Terror in Resonance Original Soundtrack
| No. | Title | Lyrics | Artist | Length |
|---|---|---|---|---|
| 1. | "lolol" |  |  | 1:39 |
| 2. | "von" (featuring Arnór Dan) | Bragi Valdimar Skúlason [is] from Baggalútur | Yoko Kanno, Arnór Dan | 6:14 |
| 3. | "ess" |  |  | 3:36 |
| 4. | "saga" |  |  | 4:54 |
| 5. | "fugl" |  |  | 2:28 |
| 6. | "hanna" (featuring Hanna Berglind) | Kanno | Kanno, Hanna Berglind | 4:30 |
| 7. | "veat" |  |  | 3:46 |
| 8. | "lava" (featuring Pop Etc) | Christopher Chu | Kanno, Pop Etc | 4:51 |
| 9. | "walt" |  |  | 3:14 |
| 10. | "birden" (featuring Arnór Dan) |  | Kanno, Arnór Dan | 4:45 |
| 11. | "Fa" |  |  | 5:38 |
| 12. | "nc17" |  |  | 4:43 |
| 13. | "ís" (featuring Pop Etc) | Chris Chu from Pop Etc, Keisuke "Tommy" Tominaga | Kanno, Pop Etc | 2:41 |
| 14. | "22" (featuring Ryo Nagano) | Chu, Tominaga | Kanno, Ryo Nagano | 2:44 |
| 15. | "seele" |  |  | 2:03 |
| 16. | "lev low" |  |  | 2:34 |
| 17. | "ili lolol" |  |  | 5:41 |
| 18. | "bless" (featuring Arnór Dan) |  | Kanno, Arnór Dan | 3:11 |
| Total length: |  |  |  | 69:12 |

Terror in Resonance Original Soundtrack 2 -crystalized-
| No. | Title | Lyrics | Music | Artist | Length |
|---|---|---|---|---|---|
| 1. | "Trigger" | Yuuki Ozaki from Galileo Galilei | Kanno | Ozaki | 5:05 |
| 2. | "kvak" |  |  |  | 3:00 |
| 3. | "crystalized" |  |  |  | 2:57 |
| 4. | "cket" |  |  |  | 1:39 |
| 5. | "ioloi" |  |  |  | 2:52 |
| 6. | "wilhelm" |  |  |  | 4:45 |
| 7. | "Dobu to Kobune to Bokura no Shinwa (ドブと小舟と僕らの神話)" (full version) | Ozaki | Kanno | Ozaki | 4:44 |
| 8. | "velle" |  |  |  | 4:25 |
| 9. | "orfn" |  |  |  | 1:34 |
| 10. | "juno" |  |  |  | 2:03 |
| 11. | "wolke" |  |  |  | 3:15 |
| 12. | "alois" |  |  |  | 3:13 |
| 13. | "future terror" |  |  |  | 3:42 |
| 14. | "vad" |  |  |  | 3:40 |
| 15. | "pcp" |  |  |  | 3:14 |
| 16. | "vial" |  |  |  | 2:05 |
| 17. | "elan" |  |  |  | 2:46 |
| 18. | "Dareka, Umi wo. (誰か、海を。, 'Somebody, the Ocean.)" | Ichiko Aoba | Kanno | Aimer | 4:54 |
| Total length: |  |  |  |  | 59:53 |

==Reception==
===Critical response===
Nick Creamer of Anime News Network gave the anime series an "A", and described it as "the direction is basically flawless, and the semi-realistic art design keeps the show grounded while also offering consistent moments of larger-than-life beauty. Overall, Terror in Resonance is just short of a masterpiece. When it comes to ideas and execution, the show is absolutely bulletproof, a gorgeous and cutting meditation on the contradictory complexities of modern society. Its characters rage at a system that no one truly wants, caught up in cycles the show frames as tragically inevitable. In the context of its well-earned cynicism, its few moments of honest human connection feel all the more precious, brought home by expert framing and brilliant use of music. A rich and passionate meditation on modern society that is elevated by some of the finest music and visuals in anime".
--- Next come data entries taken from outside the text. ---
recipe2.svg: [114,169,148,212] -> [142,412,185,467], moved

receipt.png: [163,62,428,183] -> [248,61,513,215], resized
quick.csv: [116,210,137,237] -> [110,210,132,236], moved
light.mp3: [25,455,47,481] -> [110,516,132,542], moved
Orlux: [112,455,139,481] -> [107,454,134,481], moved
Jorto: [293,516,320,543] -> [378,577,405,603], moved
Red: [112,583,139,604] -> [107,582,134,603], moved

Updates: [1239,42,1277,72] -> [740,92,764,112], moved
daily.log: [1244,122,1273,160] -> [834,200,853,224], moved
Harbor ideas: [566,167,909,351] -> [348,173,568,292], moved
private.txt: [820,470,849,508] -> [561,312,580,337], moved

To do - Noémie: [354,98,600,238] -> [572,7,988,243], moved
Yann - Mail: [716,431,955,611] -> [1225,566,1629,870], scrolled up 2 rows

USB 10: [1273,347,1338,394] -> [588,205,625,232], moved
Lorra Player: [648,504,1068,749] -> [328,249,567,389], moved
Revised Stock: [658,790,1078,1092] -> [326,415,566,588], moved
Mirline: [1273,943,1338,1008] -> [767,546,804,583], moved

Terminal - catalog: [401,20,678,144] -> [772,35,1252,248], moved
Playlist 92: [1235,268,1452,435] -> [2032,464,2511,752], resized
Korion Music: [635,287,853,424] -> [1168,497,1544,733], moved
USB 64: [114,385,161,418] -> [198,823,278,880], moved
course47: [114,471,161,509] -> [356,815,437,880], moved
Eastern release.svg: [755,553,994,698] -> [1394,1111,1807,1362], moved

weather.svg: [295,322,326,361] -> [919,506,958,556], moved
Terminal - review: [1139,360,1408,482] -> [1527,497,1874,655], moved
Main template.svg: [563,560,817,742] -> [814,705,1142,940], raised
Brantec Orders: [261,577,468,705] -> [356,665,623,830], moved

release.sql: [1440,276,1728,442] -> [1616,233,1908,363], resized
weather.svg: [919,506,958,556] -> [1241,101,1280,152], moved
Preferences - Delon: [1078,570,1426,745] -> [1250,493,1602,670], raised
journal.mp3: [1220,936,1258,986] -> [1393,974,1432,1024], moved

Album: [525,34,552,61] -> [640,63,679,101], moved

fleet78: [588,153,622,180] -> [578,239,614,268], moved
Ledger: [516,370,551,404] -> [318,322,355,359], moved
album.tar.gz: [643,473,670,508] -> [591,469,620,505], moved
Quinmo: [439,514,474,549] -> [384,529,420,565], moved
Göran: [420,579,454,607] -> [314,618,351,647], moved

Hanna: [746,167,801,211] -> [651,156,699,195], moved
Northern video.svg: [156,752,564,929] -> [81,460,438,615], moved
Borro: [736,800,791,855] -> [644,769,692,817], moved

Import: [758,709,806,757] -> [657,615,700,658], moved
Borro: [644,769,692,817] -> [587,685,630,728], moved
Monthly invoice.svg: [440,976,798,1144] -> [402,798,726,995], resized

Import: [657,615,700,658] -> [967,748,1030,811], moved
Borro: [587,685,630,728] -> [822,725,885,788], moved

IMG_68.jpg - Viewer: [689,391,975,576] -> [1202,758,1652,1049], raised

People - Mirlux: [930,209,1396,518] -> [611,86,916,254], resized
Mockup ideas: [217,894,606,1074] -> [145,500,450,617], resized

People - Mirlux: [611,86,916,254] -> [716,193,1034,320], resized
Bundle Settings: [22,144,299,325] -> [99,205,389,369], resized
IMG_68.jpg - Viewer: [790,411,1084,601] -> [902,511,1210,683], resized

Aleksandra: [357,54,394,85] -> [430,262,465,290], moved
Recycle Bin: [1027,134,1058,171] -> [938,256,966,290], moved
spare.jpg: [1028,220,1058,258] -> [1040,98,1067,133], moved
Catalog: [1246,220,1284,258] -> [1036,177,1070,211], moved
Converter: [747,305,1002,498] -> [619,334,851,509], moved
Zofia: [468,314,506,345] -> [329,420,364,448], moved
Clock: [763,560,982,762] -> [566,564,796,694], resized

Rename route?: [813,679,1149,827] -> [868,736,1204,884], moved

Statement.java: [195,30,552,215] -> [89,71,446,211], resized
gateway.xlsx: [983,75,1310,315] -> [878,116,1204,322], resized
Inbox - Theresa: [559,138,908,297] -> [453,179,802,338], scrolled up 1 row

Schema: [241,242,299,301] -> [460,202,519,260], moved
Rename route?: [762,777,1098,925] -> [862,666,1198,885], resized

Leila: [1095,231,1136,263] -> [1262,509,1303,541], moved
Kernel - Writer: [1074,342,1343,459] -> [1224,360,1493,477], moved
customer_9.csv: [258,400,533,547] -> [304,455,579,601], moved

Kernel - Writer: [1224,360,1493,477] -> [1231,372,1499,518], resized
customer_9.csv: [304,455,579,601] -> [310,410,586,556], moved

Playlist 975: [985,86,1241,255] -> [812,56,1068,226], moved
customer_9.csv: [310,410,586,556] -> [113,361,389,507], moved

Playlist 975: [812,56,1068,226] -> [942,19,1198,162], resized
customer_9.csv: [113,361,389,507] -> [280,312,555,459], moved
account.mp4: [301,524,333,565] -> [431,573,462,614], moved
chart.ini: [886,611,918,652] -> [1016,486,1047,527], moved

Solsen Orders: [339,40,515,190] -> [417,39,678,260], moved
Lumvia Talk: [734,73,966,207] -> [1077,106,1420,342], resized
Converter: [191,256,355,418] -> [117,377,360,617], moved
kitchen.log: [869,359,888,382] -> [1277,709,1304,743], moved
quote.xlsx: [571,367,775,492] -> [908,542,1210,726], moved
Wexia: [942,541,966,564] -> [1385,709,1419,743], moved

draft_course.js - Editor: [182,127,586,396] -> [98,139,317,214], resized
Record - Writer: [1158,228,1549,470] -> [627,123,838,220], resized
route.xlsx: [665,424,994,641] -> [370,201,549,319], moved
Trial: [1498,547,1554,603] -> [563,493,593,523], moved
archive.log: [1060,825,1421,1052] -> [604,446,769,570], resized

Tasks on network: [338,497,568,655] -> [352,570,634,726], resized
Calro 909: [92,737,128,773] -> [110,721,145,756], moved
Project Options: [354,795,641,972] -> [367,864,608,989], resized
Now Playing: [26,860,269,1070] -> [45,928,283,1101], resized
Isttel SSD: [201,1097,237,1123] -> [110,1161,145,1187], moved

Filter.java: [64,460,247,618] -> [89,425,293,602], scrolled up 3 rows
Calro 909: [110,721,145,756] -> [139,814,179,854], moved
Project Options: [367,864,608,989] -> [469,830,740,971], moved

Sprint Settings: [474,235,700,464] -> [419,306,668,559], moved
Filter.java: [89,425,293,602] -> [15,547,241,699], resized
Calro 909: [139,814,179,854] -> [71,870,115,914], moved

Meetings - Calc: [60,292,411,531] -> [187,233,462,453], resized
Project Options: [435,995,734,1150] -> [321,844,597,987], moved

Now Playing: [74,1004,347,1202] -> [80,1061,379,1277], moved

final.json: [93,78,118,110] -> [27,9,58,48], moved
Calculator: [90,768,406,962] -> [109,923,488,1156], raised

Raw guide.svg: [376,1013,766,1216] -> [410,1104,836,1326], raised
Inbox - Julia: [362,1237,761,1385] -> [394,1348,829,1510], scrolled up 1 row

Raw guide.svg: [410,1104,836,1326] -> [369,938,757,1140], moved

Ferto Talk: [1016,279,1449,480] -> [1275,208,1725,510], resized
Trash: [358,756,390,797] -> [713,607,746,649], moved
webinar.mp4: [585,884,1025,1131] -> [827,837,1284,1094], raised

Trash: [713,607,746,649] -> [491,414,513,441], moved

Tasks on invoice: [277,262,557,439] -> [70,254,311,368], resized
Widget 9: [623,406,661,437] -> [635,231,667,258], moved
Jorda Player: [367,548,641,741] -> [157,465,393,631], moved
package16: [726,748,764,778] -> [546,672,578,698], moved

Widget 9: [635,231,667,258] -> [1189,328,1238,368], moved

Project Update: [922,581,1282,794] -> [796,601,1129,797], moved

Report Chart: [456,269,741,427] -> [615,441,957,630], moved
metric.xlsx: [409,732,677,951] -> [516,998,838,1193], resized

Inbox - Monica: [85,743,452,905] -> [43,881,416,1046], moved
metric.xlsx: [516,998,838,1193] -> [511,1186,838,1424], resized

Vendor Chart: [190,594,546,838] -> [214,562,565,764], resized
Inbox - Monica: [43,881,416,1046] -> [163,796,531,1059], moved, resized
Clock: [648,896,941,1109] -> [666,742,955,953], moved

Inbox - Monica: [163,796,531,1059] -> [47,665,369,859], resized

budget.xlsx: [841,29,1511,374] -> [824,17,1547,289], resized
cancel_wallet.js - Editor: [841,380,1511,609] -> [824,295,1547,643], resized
In 2015, the Chinese Ministry of Culture listed Terror in Resonance among 38 anime and manga titles banned in China. Officials stated that the aforementioned series "include scenes of violence, pornography, terrorism and crimes against public morality" that could potentially incite minors to commit such acts as reasons for the ban.

===Accolades===
Terror in Resonance was awarded "Anime of the Year", "Best Original Anime of the Year" and "Mystery or Psychological Anime of the Year" at the 1st Anime Trending Awards in 2014. The series has won the French award "Daruma d'or anime" at the Japan Expo Awards 2016. It was part of the Jury Selections at the 18th Japan Media Arts Festival in the Animation category in 2014.